Faena quer investir em SP

Faena quer investir em SP

Sonia Racy

11 Abril 2011 | 23h00

Foto: Paulo Giandalia/AE

Alan Faena, responsável pela revitalização do bairro de Puerto Madero, em Buenos Aires, procura área em São Paulo. Pretende tentar repetir seu feito por aqui. Qual? O excêntrico empresário argentino criou um novo conceito de viver e morar em área totalmente abandonada e desvalorizada da capital argentina. Faena montou o empreendimento após vender complexo de moda por ele criado. E se dar o direto a um “intervalo” em Punta del Leste, até que tivesse uma boa ideia. Morou na praia… quatro anos.

Concentrado, idealizou como gostaria de viver, centrou foco em qualidade de vida, misturou arte e lazer. Surgiu com a ideia do Faena Art District e arredores, cujo destaque ainda é o Hotel + Universe. O hotel, arquitetado por Philippe Starck, é parte significativa do que é hoje um complexo residencial e cultural valorizadíssimo, com metro quadrado de US$ 7 mil, em média, segundo revelou Faena em sua rápida passagem por São Paulo, semana passada.

Investimento inicial? “Olha, posso te dizer que paguei quase nada pela área. Ninguém queria a região totalmente abandonada, ” diz ele, sem maiores números. Recursos, de onde vieram? Além de próprios, de investidores parceiros. O primeiro a aderir foi o bilionário russo Len Blavatnik, fundador do grupo Access Industries. Depois, entraram os irmãos Christopher e Robert Burch, do fundo de investimento Red Badge e Austin Hearst, neto de William Hearst.

Como os convenceu? “Asseguro a você que não lhes vendi números e, sim, um sonho, sem nenhum business plan”, explica Faena. Nenhum levantamento de retorno do capital, nenhuma pesquisa sobre impacto na região e possíveis resultados? “Não, fui pelo meu feeling”. O empresário gosta de dizer vende estilo de vida, e não camas em hotéis.

Também é sonho dele que, um dia, brasileiros e argentinos se tratem como na verdade seriam, povos irmãos. Neste sentido, convidou Ernesto Neto para expor em abril no Faena Art District, abrindo o setor internacional do complexo artístico.

Faena já fez uma tentativa de entrar no Brasil como empresário. Foi dele a ideia inicial de construir o que hoje é o Hotel Fasano, no Rio. Pedras entraram no caminho, e a iniciativa foi transferida para a JHSF e Grupo Fasano. Está também construindo em Miami, em um hotel na região de South Beach. Serão US$ 200 milhões de investimentos. Desta vez fez um business plan? “Não. Já mostrei que dou resultados”.

▶ Listagem fornecida
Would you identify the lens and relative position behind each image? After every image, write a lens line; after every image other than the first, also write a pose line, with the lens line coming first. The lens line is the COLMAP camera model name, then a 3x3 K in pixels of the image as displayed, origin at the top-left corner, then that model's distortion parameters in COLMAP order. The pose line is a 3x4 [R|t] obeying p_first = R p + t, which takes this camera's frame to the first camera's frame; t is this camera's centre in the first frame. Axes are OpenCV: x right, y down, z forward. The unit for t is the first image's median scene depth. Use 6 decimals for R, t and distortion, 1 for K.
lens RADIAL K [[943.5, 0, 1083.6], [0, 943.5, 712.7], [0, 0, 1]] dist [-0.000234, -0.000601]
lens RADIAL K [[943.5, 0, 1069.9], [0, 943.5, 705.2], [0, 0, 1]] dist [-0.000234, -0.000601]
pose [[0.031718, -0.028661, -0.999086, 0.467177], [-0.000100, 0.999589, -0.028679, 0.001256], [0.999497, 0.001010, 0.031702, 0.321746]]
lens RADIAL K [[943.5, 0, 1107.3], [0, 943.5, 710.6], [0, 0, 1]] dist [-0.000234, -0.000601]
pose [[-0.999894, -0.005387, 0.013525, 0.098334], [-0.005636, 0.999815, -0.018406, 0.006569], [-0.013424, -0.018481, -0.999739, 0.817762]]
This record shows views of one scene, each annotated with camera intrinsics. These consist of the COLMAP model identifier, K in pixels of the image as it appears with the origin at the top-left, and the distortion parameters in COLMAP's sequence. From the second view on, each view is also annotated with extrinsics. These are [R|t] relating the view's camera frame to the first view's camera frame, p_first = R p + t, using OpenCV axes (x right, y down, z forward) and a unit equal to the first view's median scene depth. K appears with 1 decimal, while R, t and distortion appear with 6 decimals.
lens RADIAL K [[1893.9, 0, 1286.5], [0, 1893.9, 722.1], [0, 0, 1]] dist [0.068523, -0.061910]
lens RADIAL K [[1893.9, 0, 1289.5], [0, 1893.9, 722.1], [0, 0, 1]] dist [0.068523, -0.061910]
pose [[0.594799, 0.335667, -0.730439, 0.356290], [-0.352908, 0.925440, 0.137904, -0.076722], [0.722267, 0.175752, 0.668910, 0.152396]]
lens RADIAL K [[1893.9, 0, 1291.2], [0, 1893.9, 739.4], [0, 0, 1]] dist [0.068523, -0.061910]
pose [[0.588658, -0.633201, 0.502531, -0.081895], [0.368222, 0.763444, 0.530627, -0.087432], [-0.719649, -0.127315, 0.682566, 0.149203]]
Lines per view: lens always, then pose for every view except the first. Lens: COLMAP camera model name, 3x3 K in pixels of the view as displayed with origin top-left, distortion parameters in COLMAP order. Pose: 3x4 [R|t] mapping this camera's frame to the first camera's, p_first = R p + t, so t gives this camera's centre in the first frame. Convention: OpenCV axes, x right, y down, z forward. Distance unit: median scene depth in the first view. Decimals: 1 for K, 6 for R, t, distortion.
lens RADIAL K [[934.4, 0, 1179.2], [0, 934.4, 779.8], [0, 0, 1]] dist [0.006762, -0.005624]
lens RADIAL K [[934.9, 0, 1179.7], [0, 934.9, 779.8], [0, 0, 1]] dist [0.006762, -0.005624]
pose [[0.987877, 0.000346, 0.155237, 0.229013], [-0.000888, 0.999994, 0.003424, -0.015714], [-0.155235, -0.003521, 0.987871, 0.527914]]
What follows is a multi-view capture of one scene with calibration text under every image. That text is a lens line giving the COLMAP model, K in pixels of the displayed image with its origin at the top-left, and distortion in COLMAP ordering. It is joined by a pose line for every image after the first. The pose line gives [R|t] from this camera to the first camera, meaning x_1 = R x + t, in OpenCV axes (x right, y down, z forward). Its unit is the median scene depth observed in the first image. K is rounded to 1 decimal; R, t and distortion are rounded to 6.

▶ Tarefas e exercícios
a) Transcreva do texto sobre Alan Faena o trecho que vai de "Como os convenceu?" até "camas em hotéis.", incluindo essas palavras.
b) Segundo o texto sobre Alan Faena, quem foi o arquiteto do Hotel + Universe?
A listagem não tem relação com o texto sobre Alan Faena.

▶ Lista de respostas
a)
Como os convenceu? “Asseguro a você que não lhes vendi números e, sim, um sonho, sem nenhum business plan”, explica Faena. Nenhum levantamento de retorno do capital, nenhuma pesquisa sobre impacto na região e possíveis resultados? “Não, fui pelo meu feeling”. O empresário gosta de dizer vende estilo de vida, e não camas em hotéis.

b) Philippe Starck.